Il faut noter que la prise en compte des risques est une obligation[1] dans la déclaration de performance extra-financière (DPEF) et qu’elle doit être publiée dans les rapports de gestion. Les risques sociaux doivent ainsi être explicités, ainsi que les politiques appliquées pour les réduire, les procédures de diligence et les KPI associés…
Le coût à court terme ne peut donc pas toujours être le facteur déterminant pour décider de l’opportunité d’une action. Il faut être capable de mesurer l’impact de celle-ci , son ROI, en intégrant des critères à la fois qualitatifs et quantitatifs.
[1] Pour les sociétés cotées, et pour les non cotées selon la taille et la forme juridique - Code du Commerce. Articles L 225-102-1 et L225-105
A ce stade, on comprend que la vision strictement monétaire du ROI dans le domaine social est difficile à établir.

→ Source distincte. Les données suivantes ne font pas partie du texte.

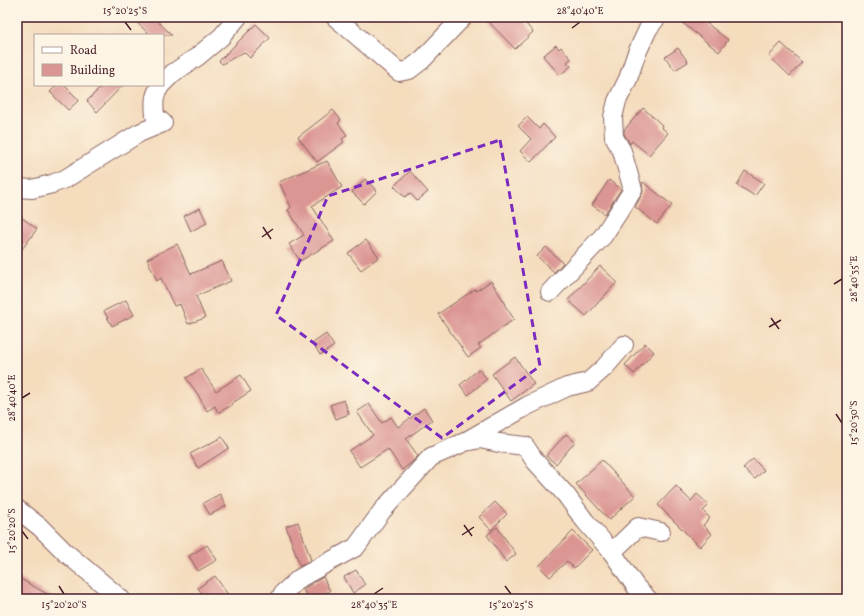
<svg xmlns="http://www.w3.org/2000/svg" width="864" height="616" viewBox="0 0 864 616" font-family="Vollkorn,serif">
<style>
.building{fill:#db9593}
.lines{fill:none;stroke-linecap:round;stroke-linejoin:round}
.minor-casing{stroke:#86615e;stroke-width:20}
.minor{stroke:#fff;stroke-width:18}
.marked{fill:none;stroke:#7b2cbf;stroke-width:3;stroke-dasharray:8 5;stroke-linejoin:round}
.ticks{fill:none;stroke:#4a1f2b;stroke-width:1.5}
.neatline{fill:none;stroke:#4a1f2b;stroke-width:1.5}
.ticks-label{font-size:10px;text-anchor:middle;fill:#4a1f2b}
</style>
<rect width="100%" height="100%" fill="#fcf5e5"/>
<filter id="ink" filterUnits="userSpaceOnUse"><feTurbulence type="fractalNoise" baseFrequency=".025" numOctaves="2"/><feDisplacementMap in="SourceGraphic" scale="8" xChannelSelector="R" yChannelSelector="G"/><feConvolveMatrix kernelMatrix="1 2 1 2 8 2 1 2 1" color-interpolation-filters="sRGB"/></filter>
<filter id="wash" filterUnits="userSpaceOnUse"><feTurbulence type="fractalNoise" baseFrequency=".012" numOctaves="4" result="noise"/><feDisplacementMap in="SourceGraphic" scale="16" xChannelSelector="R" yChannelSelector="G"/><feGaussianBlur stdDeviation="0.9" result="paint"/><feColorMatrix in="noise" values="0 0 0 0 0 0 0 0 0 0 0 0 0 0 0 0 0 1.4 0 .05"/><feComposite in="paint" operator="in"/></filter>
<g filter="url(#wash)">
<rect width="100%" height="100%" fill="#f4dcbd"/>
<g id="blocks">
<g class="building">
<path d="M131 17H153L172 35H150Z"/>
<path d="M484 17H520L533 32 515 49Z"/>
<path d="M675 17H699L728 40 719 52Z"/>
<path d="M256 24 270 38 250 58 244 52 222 64 219 61Z"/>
<path d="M781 43 802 62 790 76 769 56Z"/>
<path d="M556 45 559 49 561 47 571 59 567 62 571 66 560 75 543 56Z"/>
<path d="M678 48 688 62 675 70 665 57Z"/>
<path d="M57 85H64L79 100 68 110 50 92Z"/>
<path d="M103 85H123L97 112 87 101Z"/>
<path d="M643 108 662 125 661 127 668 133 649 155 632 141 630 144 624 134V130Z"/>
<path d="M333 110 341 120 338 123 347 135 342 139 344 142 317 162 298 137Z"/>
<path d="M527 117 539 129 543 124 555 137 531 162 520 151 531 139 518 126Z"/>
<path d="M327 161 342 187 312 206 334 241 300 261 289 244 304 235 288 210 291 207 279 182Z"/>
<path d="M410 171 428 192 417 201 410 193 405 197 394 186Z"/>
<path d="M745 171 764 183 755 196 737 185Z"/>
<path d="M365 179 377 191 364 204 352 192Z"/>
<path d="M609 180 621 189 605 214 592 205Z"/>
<path d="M643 182 672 205 657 224 635 207 643 192 642 183Z"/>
<path d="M200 208 207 223 191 231 184 216Z"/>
<path d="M17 214 37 229 17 256Z"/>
<path d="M366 240 379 257 361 270 348 253Z"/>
<path d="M177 244 191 274 222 261 231 281 196 296 205 318 188 324 180 304 174 306 161 278 157 281 147 259Z"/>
<path d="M546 247 563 263 554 272 537 256Z"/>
<path d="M600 266 617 282 586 316 568 300Z"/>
<path d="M491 281 505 303 504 304 514 319 478 345 481 348 468 357 438 314 475 289 476 291Z"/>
<path d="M126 300 134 315 112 326 104 311Z"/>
<path d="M326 334 334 346 320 355 313 343Z"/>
<path d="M645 343 654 352 634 374 625 365Z"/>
<path d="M515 357 534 384 511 401 492 374Z"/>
<path d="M201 369 216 391 241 375 251 391 231 404 232 405 218 413 215 406 207 411 197 393 186 378Z"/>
<path d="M479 369 487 379 468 395 460 385Z"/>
<path d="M344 400 349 414 336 419 330 405Z"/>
<path d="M369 404 382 423 391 417 398 427 424 408 432 420 406 439 418 456 411 463 402 470 388 449 360 467 349 451 373 435 357 412Z"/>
<path d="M566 434 575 442 556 464 546 456Z"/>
<path d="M222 437 229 448 198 468 190 454Z"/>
<path d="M753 459 764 470 755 479 743 468Z"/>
<path d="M602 460 635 496 609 520 576 484Z"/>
<path d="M676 486 691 501 697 494 709 505 703 511 710 518 703 525 712 534 700 547 658 505Z"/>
<path d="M220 494 226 506 210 515 203 503Z"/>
<path d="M495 502 507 514 491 530 479 517Z"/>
<path d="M298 522 311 560 300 566 286 526Z"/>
<path d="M497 527 516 554 506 562 487 535Z"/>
<path d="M573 531 592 550 574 568 567 561 550 577 539 566Z"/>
<path d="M207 545 217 560 198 571 189 556Z"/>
<path d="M356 570 365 585 353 593 344 577Z"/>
<path d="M215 576 231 599H206L198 588Z"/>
<path d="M17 577 56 599H17Z"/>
<path d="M323 577 330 591 323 594 324 599H308L303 589Z"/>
</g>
</g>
</g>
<g filter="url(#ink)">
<use href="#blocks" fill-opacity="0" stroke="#86615e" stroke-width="1"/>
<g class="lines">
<defs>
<g id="minor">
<path d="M335 17 399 72 409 70 422 60 463 17"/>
<path d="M163 83 173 73 197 57 221 37 238 17"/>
<path d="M17 188 32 189 52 184 65 179 139 133 163 123 155 116C154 104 153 95 161 85"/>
<path d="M550 292 603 236 633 190 622 151 614 137 613 117 617 101 628 79 636 55 648 29 657 17"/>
<path d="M468 440 527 406 567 387 588 382 604 368 624 345"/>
<path d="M17 509 40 527 65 552 121 599"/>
<path d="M612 552 638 527 661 532"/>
<path d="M280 599 283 593 300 578 356 547 382 511 431 457 465 442 480 439 499 443 525 446 535 461 566 495 585 521 612 552 636 587 648 599"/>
</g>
</defs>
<use href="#minor" class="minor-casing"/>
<use href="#minor" class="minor"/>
</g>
</g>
<path class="marked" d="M500 140 540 366 442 438 276 315 328 196Z"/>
<path class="ticks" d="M125 22 131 30M572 28 580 22M263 227 271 239M262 237 273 229M834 284 842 279M771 318 779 329M769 327 781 320M22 398 30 393M836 414 842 423M464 525 472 536M22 531 28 539M462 535 474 527M59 586 64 594M505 586 511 594M374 594 383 588"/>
<rect width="864" height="616" fill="none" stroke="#fcf5e5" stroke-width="44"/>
<rect x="34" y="34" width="130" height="52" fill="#fcf5e5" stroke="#b59f9b"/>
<rect x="42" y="47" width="20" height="6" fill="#ffffff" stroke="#b59f9b"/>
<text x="70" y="54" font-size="12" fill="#4a1f2b">Road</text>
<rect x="42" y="64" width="20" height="12" fill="#db9593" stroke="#b59f9b"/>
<text x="70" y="74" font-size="12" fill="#4a1f2b">Building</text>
<rect x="22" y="22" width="820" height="572" class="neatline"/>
<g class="ticks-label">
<text x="125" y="14">15°20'25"S</text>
<text x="580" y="14">28°40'40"E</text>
<text transform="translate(853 279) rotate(-90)" y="4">28°40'35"E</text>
<text transform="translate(11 398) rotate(-90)" y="4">28°40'40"E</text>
<text transform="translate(853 423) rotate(-90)" y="4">15°20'30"S</text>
<text transform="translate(11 531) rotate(-90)" y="4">15°20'20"S</text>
<text x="64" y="608">15°20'20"S</text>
<text x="374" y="608">28°40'35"E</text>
<text x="511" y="608">15°20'25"S</text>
</g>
</svg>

On peut bien sûr tenter de calculer sur la durée d’un projet (et avec toutes les difficultés d’évaluation que nous avons évoquées précédemment…) :
Mais cette mesure sera approximative, et simpliste. Si on a modélisé un calcul des coûts de dysfonctionnement, ou des coûts attachés aux risques, cela pourra aider…mais ne sera pas suffisant.
Il faut donc dialoguer (Finance, RH et managers) pour mettre en place des critères d’évaluation financiers, des critères quantitatifs, mais aussi des critères qualitatifs : développement des compétences, développement durable, sécurité, amélioration de la qualité des produits ou des services… Autant d’éléments et d’indicateurs qui doivent être adaptés au contexte de chaque entreprise, à sa ligne stratégique, et à chaque projet. On pourra s’inspirer par exemple des travaux sur l’évaluation de la formation[1], ou des grilles proposées par certains secteurs professionnels[2].
Tout l’enjeu est de valoriser le capital immatériel[3] de l’entreprise, le capital humain : ce supplément de valeur (le « goodwill » pour les financiers) qui intègre la capacité des équipes à assurer la pérennité, le développement et la profitabilité future de l’entreprise, tout en optimisant l’impact sur les parties prenantes externes (la société, l’environnement…).
Le ROI n’est donc pas qu’une question technique. Il suppose une vision stratégique et transversale, et la création de valeur sur le long terme : valeur financière mais aussi sociale, sociétale, environnementale. Quels choix ont été faits sur ces dimensions, et est-ce que nos actions permettent d’atteindre nos objectifs ?
[1] Travaux de Kirkpatrick
[2] Méthode d’evaluation de l’OPPBTP. Organisme Professionnel de Préventiondu Bâtiment et des Travaux Publics. « Une approche économique de la prévention ».
[3] Voir les travaux de l’Observatoire de l’Immatériel et le Thésaurus Bercy : « Référentiel français de la mesure de la valeur financière et extra-financière des entreprises ».